O dirigente se refere neste ponto à necessidade, por parte de sua formação partidária, de reconquistar parte dos consensos sob hegemonia da direita (construindo-se "uma grande aliança na sociedade italiana, uma aliança com o país"). Nesta passagem, ganha significado a proposição do renovamento da política e dos projetos programáticos, apresentada no relatório como diretriz geral do PD.

Exigindo "generosidade, paciência e tenacidade", certamente esse caminho passa por uma convergência política ("heterogênea"), construída não em termos de uma luta contra o adversário, segundo a velha fórmula novecentista de aliança entre "partidos de esquerda" e "partidos de centro". Esta fórmula não só é um projeto "incompatível" com o PD ("que é um partido de centro-esquerda"), como se tornou "anacrônica" por não conter "nenhuma potencialidade inovadora". A aliança a ser buscada é uma aliança para a inovação e a mudança, cuja credibilidade se afirma mediante testes de competência para governar. E isso só será possível, diz ainda o ex-comunista, se o PD souber demonstrar "capacidade expansiva", se não delegar a outros "a tarefa, que lhe é própria, de modificar as relações de forças políticas na sociedade italiana, por meio da mobilização de uma proposta renovadora e confiável".

No passado recente, outros líderes da "tradição do PCI", entre eles Massimo D’Alema, divisaram linhas de atuação - participando inclusive de governos reformistas de centro-esquerda - que estimulassem a generalização dos benefícios da globalização. Espelhando essa "tradição", por assim dizer continuada no nexo PDS-DS-PD, Veltroni também vê movimentos favoráveis forçando passagem nesta hora presente:

Com a crise da hegemonia do pensamento neoconservador, pode-se afirmar o primado da política sobre a força e, depois da crise do unilateralismo, pode-se afirmar o multilateralismo como única via eficaz para o diálogo entre os povos, a paz e um desenvolvimento equilibrado e sustentável.

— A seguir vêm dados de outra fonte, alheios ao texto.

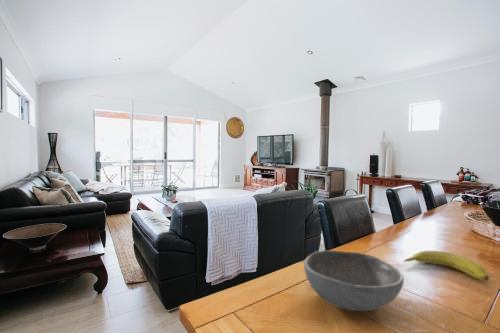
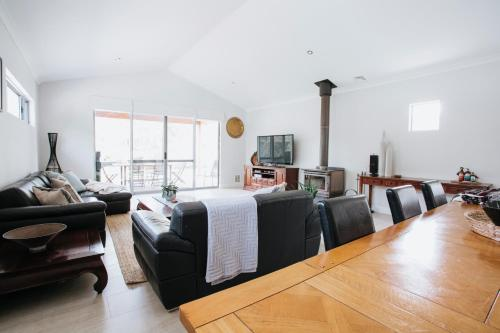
- fruit [402,250,490,282]
- bowl [303,249,405,312]
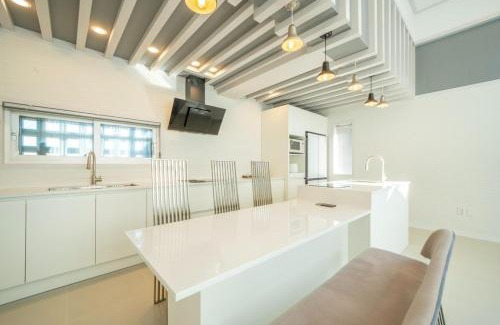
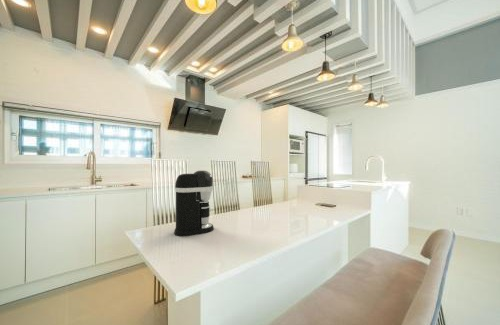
+ coffee maker [173,169,215,237]
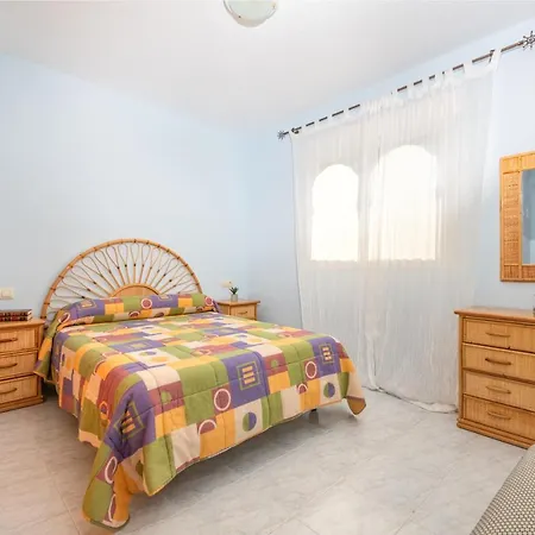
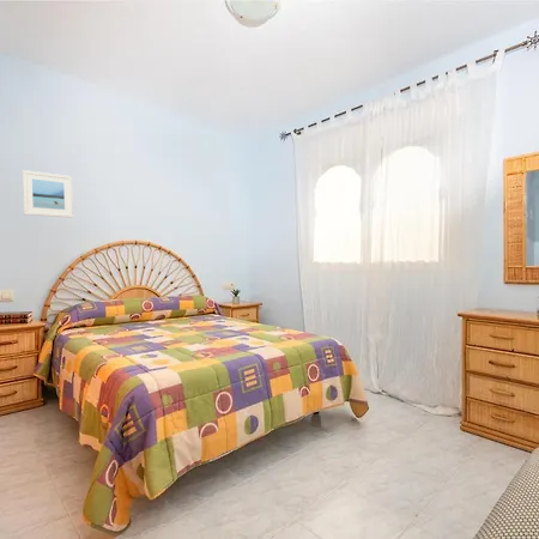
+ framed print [22,169,74,219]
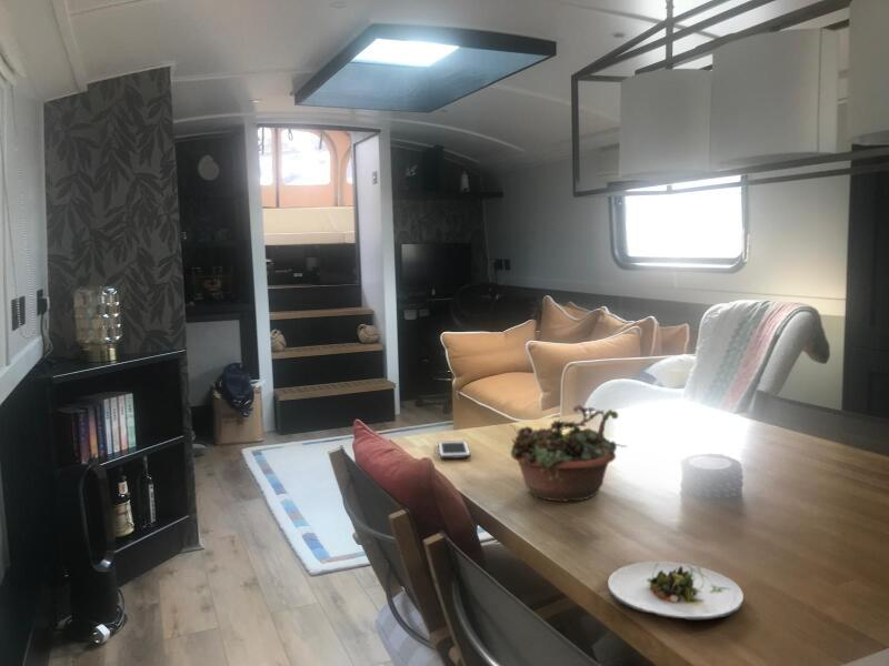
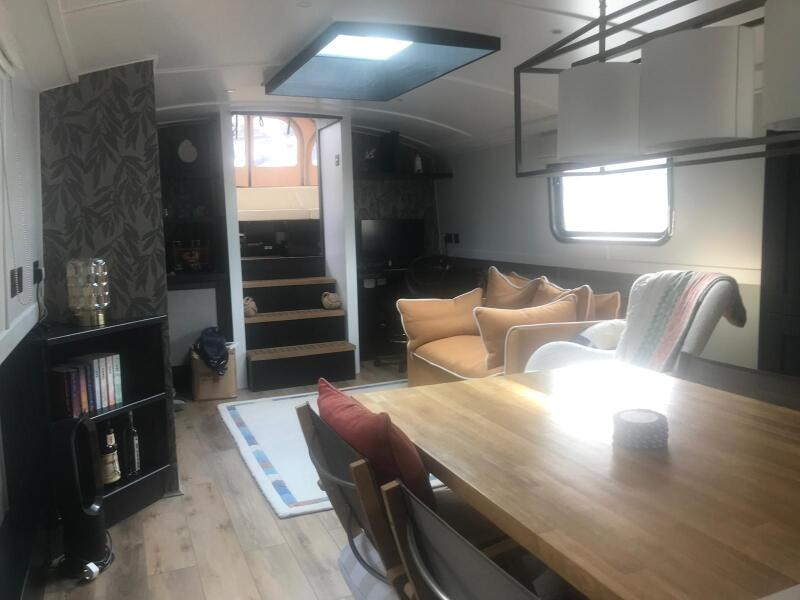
- succulent planter [510,404,628,503]
- salad plate [607,561,745,620]
- cell phone [438,440,471,460]
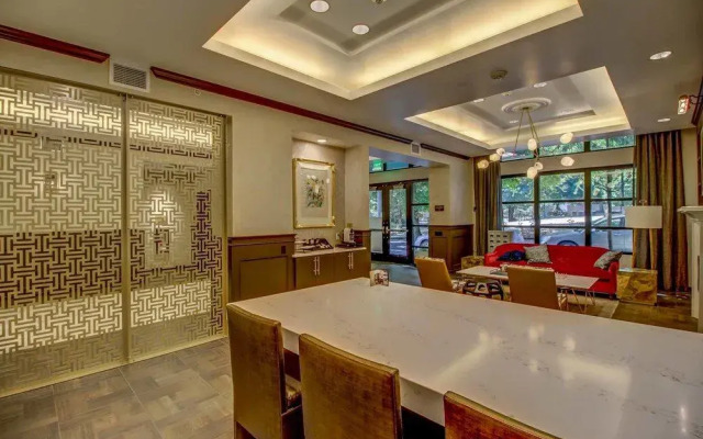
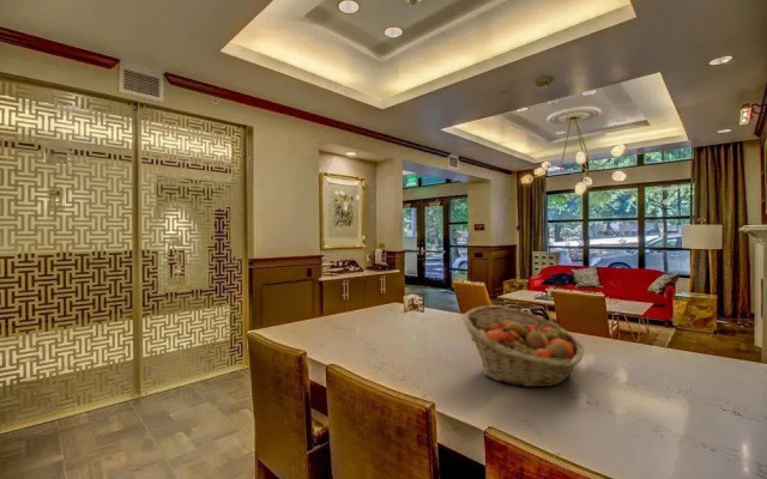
+ fruit basket [461,304,585,388]
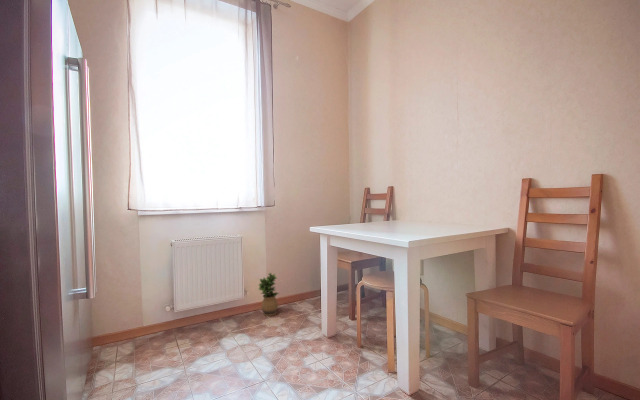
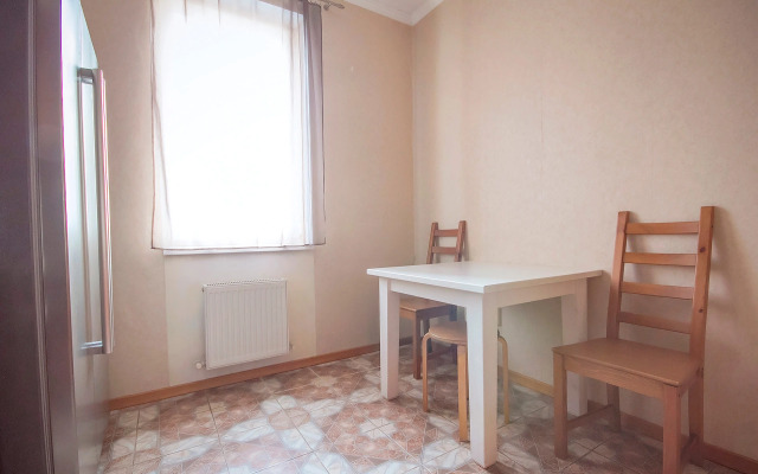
- potted plant [257,272,280,317]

Veltroni chama a atenção para duas grandes percepções que se afirmam nos tempos conflituosos de hoje. De um lado, os perigos que pesam sobre o meio ambiente vêm impondo uma visão qualitativa do desenvolvimento, que faz da pesquisa tecnológica e de novas fontes energéticas o setor básico de uma "nova revolução industrial". De outro, cresce um segundo grande entendimento: o de que, para além da contraposição entre religião e razão, afirma-se a idéia de uma sociedade pós-secular, na qual a dimensão pública da fé religiosa é reconhecida e chamada a dar contribuição aos laços sociais e à vitalidade da democracia, desde que reconhecida a autonomia da política e a laicidade das instituições.

No discurso aqui resumido em pontos bem gerais, o PD se propõe ser ator relevante na cena italiana de hoje ao se reivindicar possuidor de um projeto nascido com base em intuição mais cultural do que política. Projeto gestado quando se começou a perceber que o novo mundo em surgimento vulnerabilizava a velha cultura de esquerda do século XX, cancelando sua pretensão de autossuficiência. Tal circunstância exigia "um pensamento novo, novas categorias para ler a história e novo alfabeto para com ela dialogar". Requerimentos indispensáveis para afirmar - assim resume Veltroni a nova utopia - o empenho do campo político-partidário dos reformistas por uma "sociedade aberta, livre e igual", com o PD ostentando - em sua interação com outros protagonistas - completa e irrenunciável identidade com a meta da democracia, "o único sistema respeitoso da dignidade de todos os seres humanos".

----------

Raimundo Santos é professor da Universidade Federal Rural do Rio de Janeiro. Escreveu, entre outros, Agraristas políticos brasileiros (2007).



Fonte: Especial para Gramsci e o Brasil.